=== WHAT THE TASK ASKS ===
Select every line of the material below that contains the string "times".
⟨
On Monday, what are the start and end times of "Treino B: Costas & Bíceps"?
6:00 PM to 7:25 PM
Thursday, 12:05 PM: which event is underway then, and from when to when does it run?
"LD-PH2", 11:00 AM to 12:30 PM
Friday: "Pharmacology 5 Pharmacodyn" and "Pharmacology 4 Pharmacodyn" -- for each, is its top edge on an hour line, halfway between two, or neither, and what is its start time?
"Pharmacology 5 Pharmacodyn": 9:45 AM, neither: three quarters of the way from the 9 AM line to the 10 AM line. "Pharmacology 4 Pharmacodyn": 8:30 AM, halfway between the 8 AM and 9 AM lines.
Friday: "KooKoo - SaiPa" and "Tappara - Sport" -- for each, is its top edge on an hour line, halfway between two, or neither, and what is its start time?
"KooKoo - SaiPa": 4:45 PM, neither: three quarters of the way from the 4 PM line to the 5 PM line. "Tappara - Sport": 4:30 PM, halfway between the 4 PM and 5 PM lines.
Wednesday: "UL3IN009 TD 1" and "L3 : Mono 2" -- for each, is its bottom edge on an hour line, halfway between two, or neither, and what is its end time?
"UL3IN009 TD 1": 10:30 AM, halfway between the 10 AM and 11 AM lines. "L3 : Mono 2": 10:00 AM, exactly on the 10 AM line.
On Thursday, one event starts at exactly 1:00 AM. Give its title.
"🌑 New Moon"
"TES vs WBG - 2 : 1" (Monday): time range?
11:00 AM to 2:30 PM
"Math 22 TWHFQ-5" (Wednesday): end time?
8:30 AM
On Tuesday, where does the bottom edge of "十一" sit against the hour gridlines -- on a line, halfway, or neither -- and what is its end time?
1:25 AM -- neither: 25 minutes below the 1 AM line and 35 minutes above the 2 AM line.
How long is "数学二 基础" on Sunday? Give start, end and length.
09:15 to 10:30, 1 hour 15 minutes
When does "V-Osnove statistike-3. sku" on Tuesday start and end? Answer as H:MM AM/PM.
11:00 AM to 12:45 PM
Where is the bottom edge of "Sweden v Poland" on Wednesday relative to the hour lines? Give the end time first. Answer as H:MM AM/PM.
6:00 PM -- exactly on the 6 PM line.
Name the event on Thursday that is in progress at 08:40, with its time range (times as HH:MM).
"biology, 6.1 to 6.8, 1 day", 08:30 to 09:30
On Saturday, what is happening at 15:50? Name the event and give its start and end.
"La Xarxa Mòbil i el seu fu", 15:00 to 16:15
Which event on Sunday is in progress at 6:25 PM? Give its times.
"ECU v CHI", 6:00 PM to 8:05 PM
⟩
=== SOLVED EXERCISE ===
On Monday, what are the start and end times of "Treino B: Costas & Bíceps"?
Name the event on Thursday that is in progress at 08:40, with its time range (times as HH:MM).
Which event on Sunday is in progress at 6:25 PM? Give its times.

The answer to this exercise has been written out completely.